SE292: High Performance Computing (Aug, 2014)
============
Assignment 4
============
Due date: By midnight of Dec 1, 2014

1) Distributed Memory Parallel Programming using MPI (70 points)

Multiply two matrices A and B to get a new matrix C using distributed-memory message passing with MPI. Use simple MPI sends and receives, and MPI calls to determine ranks and size of the processes. Use 2D block distribution to decompose both matrices A and B to calculate the values of C (e.g. See Section 3.2.2, of Intro to Parallel Computing, Grama, et al, 2nd Ed, 2003).. For matrices A and B, generate the double values of the matrices randomly in the processes.
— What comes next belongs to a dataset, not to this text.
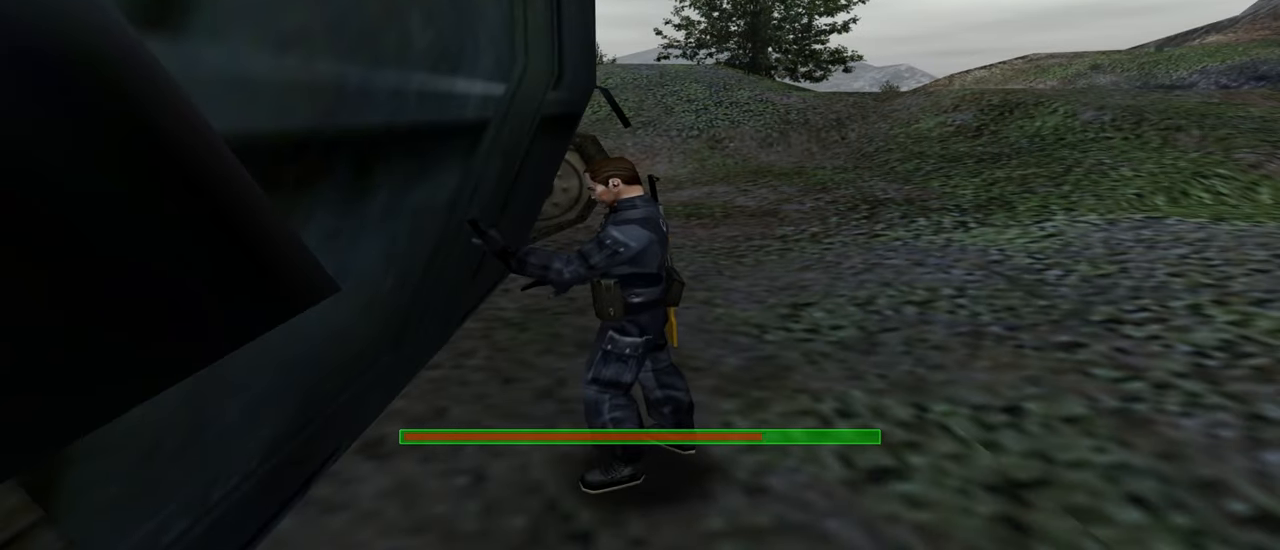
{"keys": ["e"], "mouse": [], "mouse_move": "still", "events": []}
For matrices A and B, use square matrices of size 1000 to 5000 in step sizes of 1000. Perform your experiments on 4 (2x2 process grid), 8 (2x4 process grid), 12 (3x4 process grid) and 16 (4x4 process grid)  processes, when running on both 1 and 2 compute nodes (e.g. For 4 processes, run 4 processes on 1 node and then run 2 each on 2 nodes).

Show graphs of execution times and speedups on different (1) matrix sizes, (2) process grids, and (3) single/dual nodes, when compared to sequential execution using a single process. Run your experiments on the compute nodes of the dell-cluster.
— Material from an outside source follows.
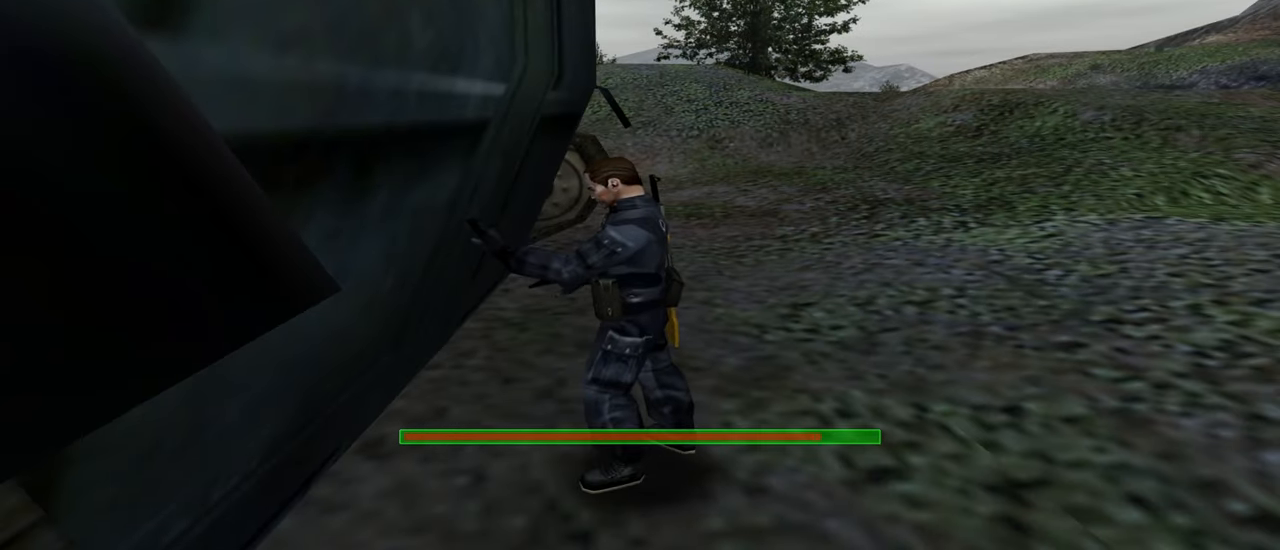
{"keys": ["e"], "mouse": [], "mouse_move": "still", "events": []}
Submit a single C program that takes the matrix size and block size as inputs, a script file to launch the program on one or two nodes, and a PDF report with your plots and analysis. Send these files by email to simmhan@serc.iisc.in.


2) Shared Memory Parallel Programming using OpenMP (20 points)
The sequential code to calculate the value of PI is given below. Change this to a shared memory parallel program using OpenMP. Run the program on an 8-core machine using 1, 2, 4, 6 and 8 parallel threads. Find the time taken and speedup for the different numbers of threads, as compared to the single threaded program below. Submit the code and analysis in a single PDF file.

static long num_steps = 100000;
double step;
void main ()
{ 
  int i; double x, pi, sum = 0.0;
  step = 1.0/(double) num_steps;
  for (i=0;i< num_steps; i++){
    x = (i+0.5)*step;
    sum = sum + 4.0/(1.0+x*x);
  }
  pi = step * sum;
}